── Texte à lire
Routes: Pourquoi les accidents aux abords des zones de travaux progressent tant?
SECURITE ROUTIERE•En 2016, un accident impliquant le personnel autoroutier survenait tous les trois jours...Delphine Bancaud
L'essentiel
- On est passé de 92 accidents de ce type en 2012 à 124 en 2016.
- Les automobilistes n’adaptent pas leur conduite en fonction de ces zones de chantiers.
- Ils déboîtent au dernier moment et/ou ne respectent pas les distances de sécurité.
C’était le 14 mars dernier. Un ouvrier autoroutier perdait la vie sur l’autoroute A1, son véhicule d’intervention ayant été percuté par un poids lourd. Un drame qui rappelle les dangers que courent chaque jour les agents autoroutiers d’entretien et de sécurité et que souligne l’ Observatoire des comportements sur autoroute 2017 rendu public ce jeudi par la Sanef.
Plus de 20 agents tués en 15 ans sur les autoroutes
Le constat est sans appel : « le nombre des accidents en zone de travaux est en constante augmentation depuis 2012. On est passé de 92 accidents cette année-là à 124 en 2016. Et les chiffres du début de l’année 2017 sont inquiétants car à fin mai on comptait déjà 71 accidents impliquant des personnels autoroutiers contre 34 sur la même période en 2016 », s’alarme Pascal Contremoulins, responsable sécurité routière du groupe Sanef. Un phénomène aussi observé sur le réseau secondaire (routes nationales et départementales).
Et les ouvriers paient au final un lourd tribut : entre 2002 et mai 2017, 23 personnes travaillant sur le réseau autoroutier ont été tuées. Et on ne connaît pas le nombre de victimes ayant perdu la vie sur le réseau secondaire…
Ces zones de travaux sont-elles bien signalées ?
────
── Enregistrements extraits
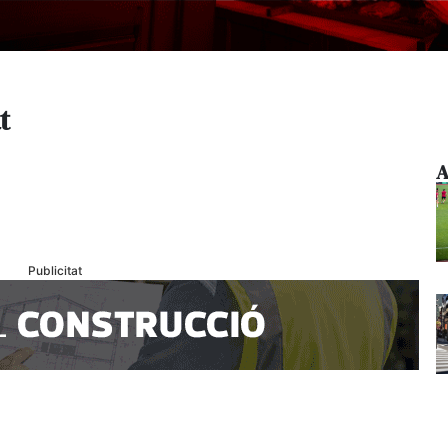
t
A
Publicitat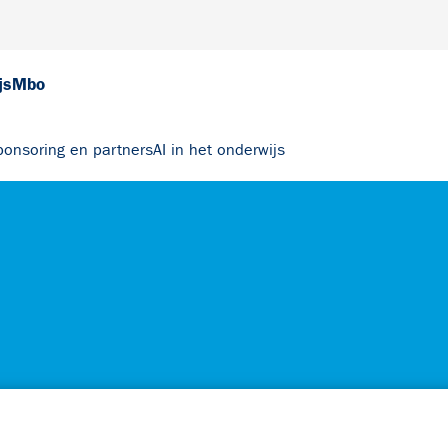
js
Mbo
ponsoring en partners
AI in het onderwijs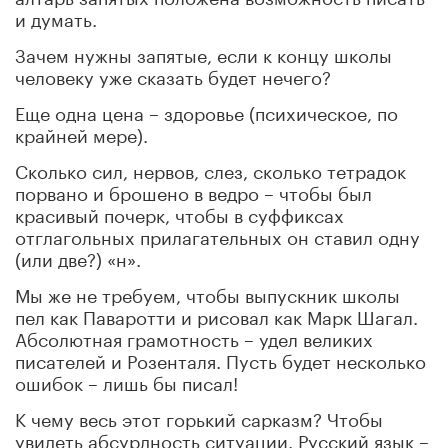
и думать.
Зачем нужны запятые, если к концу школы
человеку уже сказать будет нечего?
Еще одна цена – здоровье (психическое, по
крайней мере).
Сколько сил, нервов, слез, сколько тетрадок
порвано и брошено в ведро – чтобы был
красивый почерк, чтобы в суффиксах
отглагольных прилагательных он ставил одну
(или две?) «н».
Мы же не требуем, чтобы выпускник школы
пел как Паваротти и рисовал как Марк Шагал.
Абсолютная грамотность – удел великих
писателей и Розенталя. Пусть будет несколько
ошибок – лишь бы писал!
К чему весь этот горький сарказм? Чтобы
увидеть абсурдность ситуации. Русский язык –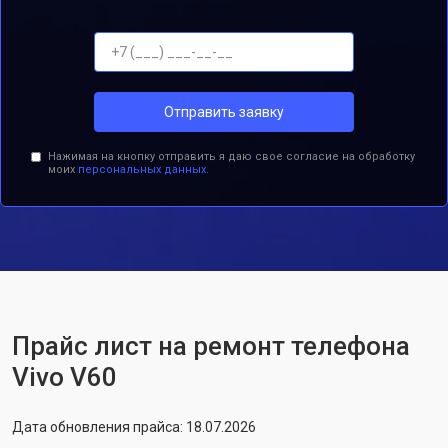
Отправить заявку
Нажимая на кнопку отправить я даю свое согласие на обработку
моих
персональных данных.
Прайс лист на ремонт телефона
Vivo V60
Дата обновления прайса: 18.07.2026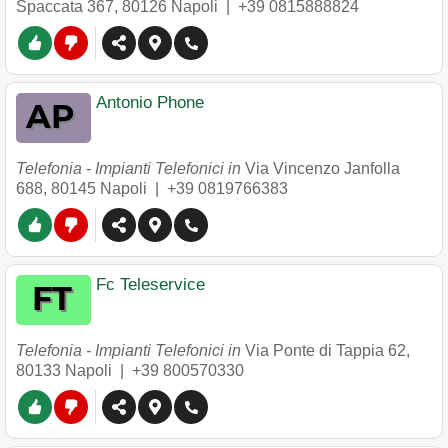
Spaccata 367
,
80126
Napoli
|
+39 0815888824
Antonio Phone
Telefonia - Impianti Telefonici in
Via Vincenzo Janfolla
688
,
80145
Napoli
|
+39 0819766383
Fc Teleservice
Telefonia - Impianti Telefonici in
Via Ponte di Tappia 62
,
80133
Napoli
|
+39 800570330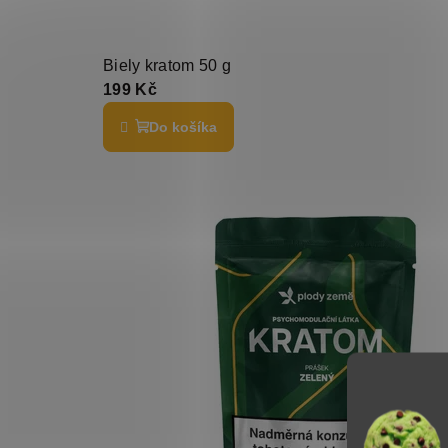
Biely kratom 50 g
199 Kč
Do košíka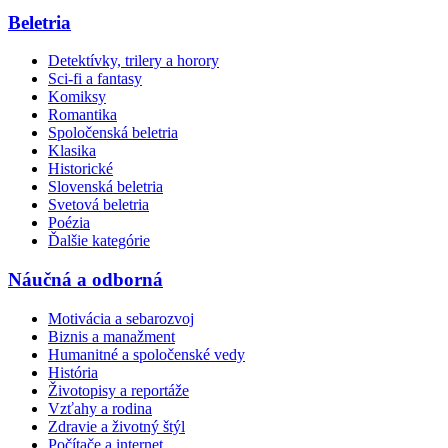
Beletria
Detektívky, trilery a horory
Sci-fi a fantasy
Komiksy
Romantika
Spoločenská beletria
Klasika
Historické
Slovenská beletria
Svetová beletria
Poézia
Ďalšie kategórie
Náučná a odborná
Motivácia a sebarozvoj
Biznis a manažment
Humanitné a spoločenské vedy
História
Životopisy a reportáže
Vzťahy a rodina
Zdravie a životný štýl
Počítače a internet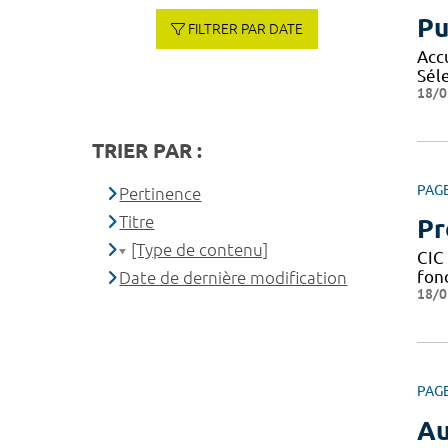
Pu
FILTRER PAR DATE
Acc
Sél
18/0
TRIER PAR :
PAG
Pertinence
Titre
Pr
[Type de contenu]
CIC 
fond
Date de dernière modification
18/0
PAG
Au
────
Pouvez-vous reprendre l'article sur les accidents en zone de travaux entre "Plus de 20 agents" et "bien signalées ?", inclus, en remplaçant "ouvriers" par "travailleurs" ?

Plus de 20 agents tués en 15 ans sur les autoroutes
Le constat est sans appel : « le nombre des accidents en zone de travaux est en constante augmentation depuis 2012. On est passé de 92 accidents cette année-là à 124 en 2016. Et les chiffres du début de l’année 2017 sont inquiétants car à fin mai on comptait déjà 71 accidents impliquant des personnels autoroutiers contre 34 sur la même période en 2016 », s’alarme Pascal Contremoulins, responsable sécurité routière du groupe Sanef. Un phénomène aussi observé sur le réseau secondaire (routes nationales et départementales).
Et les travailleurs paient au final un lourd tribut : entre 2002 et mai 2017, 23 personnes travaillant sur le réseau autoroutier ont été tuées. Et on ne connaît pas le nombre de victimes ayant perdu la vie sur le réseau secondaire…
Ces zones de travaux sont-elles bien signalées ?